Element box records
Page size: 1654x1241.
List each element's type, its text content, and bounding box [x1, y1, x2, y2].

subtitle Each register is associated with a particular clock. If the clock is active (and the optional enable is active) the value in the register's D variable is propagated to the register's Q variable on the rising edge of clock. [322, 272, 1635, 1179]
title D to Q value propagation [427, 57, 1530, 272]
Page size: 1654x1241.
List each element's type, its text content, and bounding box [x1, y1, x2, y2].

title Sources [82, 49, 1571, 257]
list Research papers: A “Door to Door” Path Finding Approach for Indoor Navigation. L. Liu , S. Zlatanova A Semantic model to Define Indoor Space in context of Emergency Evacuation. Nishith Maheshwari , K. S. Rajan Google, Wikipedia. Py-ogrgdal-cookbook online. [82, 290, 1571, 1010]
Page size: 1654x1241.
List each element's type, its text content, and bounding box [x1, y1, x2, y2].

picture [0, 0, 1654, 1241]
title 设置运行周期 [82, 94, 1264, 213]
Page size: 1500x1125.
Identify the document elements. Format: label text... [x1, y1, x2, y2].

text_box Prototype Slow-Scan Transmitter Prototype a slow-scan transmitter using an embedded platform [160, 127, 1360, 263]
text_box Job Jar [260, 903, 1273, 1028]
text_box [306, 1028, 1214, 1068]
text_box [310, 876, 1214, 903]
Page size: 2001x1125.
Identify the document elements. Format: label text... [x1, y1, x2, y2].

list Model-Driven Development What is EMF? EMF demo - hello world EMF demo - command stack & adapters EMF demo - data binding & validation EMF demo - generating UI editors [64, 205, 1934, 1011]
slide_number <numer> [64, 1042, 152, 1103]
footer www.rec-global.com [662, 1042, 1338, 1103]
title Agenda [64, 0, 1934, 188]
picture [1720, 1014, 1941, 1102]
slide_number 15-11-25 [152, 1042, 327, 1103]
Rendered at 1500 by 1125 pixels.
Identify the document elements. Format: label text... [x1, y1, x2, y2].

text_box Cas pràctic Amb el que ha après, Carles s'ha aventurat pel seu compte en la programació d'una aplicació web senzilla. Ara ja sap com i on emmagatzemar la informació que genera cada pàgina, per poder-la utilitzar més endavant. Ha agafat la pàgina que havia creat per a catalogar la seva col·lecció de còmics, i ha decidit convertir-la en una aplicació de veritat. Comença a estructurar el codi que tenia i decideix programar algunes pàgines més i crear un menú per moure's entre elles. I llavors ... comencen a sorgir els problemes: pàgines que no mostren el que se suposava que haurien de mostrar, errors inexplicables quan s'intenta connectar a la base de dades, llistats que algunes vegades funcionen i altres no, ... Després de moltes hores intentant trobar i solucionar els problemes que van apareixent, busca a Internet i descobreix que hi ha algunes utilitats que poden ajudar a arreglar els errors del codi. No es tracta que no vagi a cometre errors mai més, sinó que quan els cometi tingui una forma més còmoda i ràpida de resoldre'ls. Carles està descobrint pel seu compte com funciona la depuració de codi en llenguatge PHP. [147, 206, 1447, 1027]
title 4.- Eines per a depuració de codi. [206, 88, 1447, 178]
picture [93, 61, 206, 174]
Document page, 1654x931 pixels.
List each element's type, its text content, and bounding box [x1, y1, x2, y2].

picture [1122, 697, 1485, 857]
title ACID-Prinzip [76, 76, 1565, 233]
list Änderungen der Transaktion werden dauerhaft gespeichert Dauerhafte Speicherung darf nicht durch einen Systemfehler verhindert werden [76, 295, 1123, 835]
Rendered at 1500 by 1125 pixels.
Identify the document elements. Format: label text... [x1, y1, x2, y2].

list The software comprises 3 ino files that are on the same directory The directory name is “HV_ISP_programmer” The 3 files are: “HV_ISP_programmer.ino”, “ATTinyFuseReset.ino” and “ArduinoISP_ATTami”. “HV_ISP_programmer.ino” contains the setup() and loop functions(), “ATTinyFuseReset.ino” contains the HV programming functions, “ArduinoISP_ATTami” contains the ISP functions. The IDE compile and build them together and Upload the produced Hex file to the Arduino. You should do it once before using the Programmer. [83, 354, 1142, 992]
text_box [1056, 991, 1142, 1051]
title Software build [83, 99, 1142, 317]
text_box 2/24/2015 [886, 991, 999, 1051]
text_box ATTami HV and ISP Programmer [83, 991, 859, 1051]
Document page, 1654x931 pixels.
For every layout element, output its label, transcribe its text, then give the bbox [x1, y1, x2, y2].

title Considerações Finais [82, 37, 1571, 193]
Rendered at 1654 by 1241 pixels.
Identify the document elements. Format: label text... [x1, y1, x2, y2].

### Your goal
Put every line of the items above into a numbered list, leaving out the blank lines.

### Correct answer
1. Page size: 1654x1241.
2. List each element's type, its text content, and bounding box [x1, y1, x2, y2].
3. subtitle Each register is associated with a particular clock. If the clock is active (and the optional enable is active) the value in the register's D variable is propagated to the register's Q variable on the rising edge of clock. [322, 272, 1635, 1179]
4. title D to Q value propagation [427, 57, 1530, 272]
5. Page size: 1654x1241.
6. List each element's type, its text content, and bounding box [x1, y1, x2, y2].
7. title Sources [82, 49, 1571, 257]
8. list Research papers: A “Door to Door” Path Finding Approach for Indoor Navigation. L. Liu , S. Zlatanova A Semantic model to Define Indoor Space in context of Emergency Evacuation. Nishith Maheshwari , K. S. Rajan Google, Wikipedia. Py-ogrgdal-cookbook online. [82, 290, 1571, 1010]
9. Page size: 1654x1241.
10. List each element's type, its text content, and bounding box [x1, y1, x2, y2].
11. picture [0, 0, 1654, 1241]
12. title 设置运行周期 [82, 94, 1264, 213]
13. Page size: 1500x1125.
14. Identify the document elements. Format: label text... [x1, y1, x2, y2].
15. text_box Prototype Slow-Scan Transmitter Prototype a slow-scan transmitter using an embedded platform [160, 127, 1360, 263]
16. text_box Job Jar [260, 903, 1273, 1028]
17. text_box [306, 1028, 1214, 1068]
18. text_box [310, 876, 1214, 903]
19. Page size: 2001x1125.
20. Identify the document elements. Format: label text... [x1, y1, x2, y2].
21. list Model-Driven Development What is EMF? EMF demo - hello world EMF demo - command stack & adapters EMF demo - data binding & validation EMF demo - generating UI editors [64, 205, 1934, 1011]
22. slide_number <numer> [64, 1042, 152, 1103]
23. footer www.rec-global.com [662, 1042, 1338, 1103]
24. title Agenda [64, 0, 1934, 188]
25. picture [1720, 1014, 1941, 1102]
26. slide_number 15-11-25 [152, 1042, 327, 1103]
27. Rendered at 1500 by 1125 pixels.
28. Identify the document elements. Format: label text... [x1, y1, x2, y2].
29. text_box Cas pràctic Amb el que ha après, Carles s'ha aventurat pel seu compte en la programació d'una aplicació web senzilla. Ara ja sap com i on emmagatzemar la informació que genera cada pàgina, per poder-la utilitzar més endavant. Ha agafat la pàgina que havia creat per a catalogar la seva col·lecció de còmics, i ha decidit convertir-la en una aplicació de veritat. Comença a estructurar el codi que tenia i decideix programar algunes pàgines més i crear un menú per moure's entre elles. I llavors ... comencen a sorgir els problemes: pàgines que no mostren el que se suposava que haurien de mostrar, errors inexplicables quan s'intenta connectar a la base de dades, llistats que algunes vegades funcionen i altres no, ... Després de moltes hores intentant trobar i solucionar els problemes que van apareixent, busca a Internet i descobreix que hi ha algunes utilitats que poden ajudar a arreglar els errors del codi. No es tracta que no vagi a cometre errors mai més, sinó que quan els cometi tingui una forma més còmoda i ràpida de resoldre'ls. Carles està descobrint pel seu compte com funciona la depuració de codi en llenguatge PHP. [147, 206, 1447, 1027]
30. title 4.- Eines per a depuració de codi. [206, 88, 1447, 178]
31. picture [93, 61, 206, 174]
32. Document page, 1654x931 pixels.
33. List each element's type, its text content, and bounding box [x1, y1, x2, y2].
34. picture [1122, 697, 1485, 857]
35. title ACID-Prinzip [76, 76, 1565, 233]
36. list Änderungen der Transaktion werden dauerhaft gespeichert Dauerhafte Speicherung darf nicht durch einen Systemfehler verhindert werden [76, 295, 1123, 835]
37. Rendered at 1500 by 1125 pixels.
38. Identify the document elements. Format: label text... [x1, y1, x2, y2].
39. list The software comprises 3 ino files that are on the same directory The directory name is “HV_ISP_programmer” The 3 files are: “HV_ISP_programmer.ino”, “ATTinyFuseReset.ino” and “ArduinoISP_ATTami”. “HV_ISP_programmer.ino” contains the setup() and loop functions(), “ATTinyFuseReset.ino” contains the HV programming functions, “ArduinoISP_ATTami” contains the ISP functions. The IDE compile and build them together and Upload the produced Hex file to the Arduino. You should do it once before using the Programmer. [83, 354, 1142, 992]
40. text_box [1056, 991, 1142, 1051]
41. title Software build [83, 99, 1142, 317]
42. text_box 2/24/2015 [886, 991, 999, 1051]
43. text_box ATTami HV and ISP Programmer [83, 991, 859, 1051]
44. Document page, 1654x931 pixels.
45. For every layout element, output its label, transcribe its text, then give the bbox [x1, y1, x2, y2].
46. title Considerações Finais [82, 37, 1571, 193]
47. Rendered at 1654 by 1241 pixels.
48. Identify the document elements. Format: label text... [x1, y1, x2, y2].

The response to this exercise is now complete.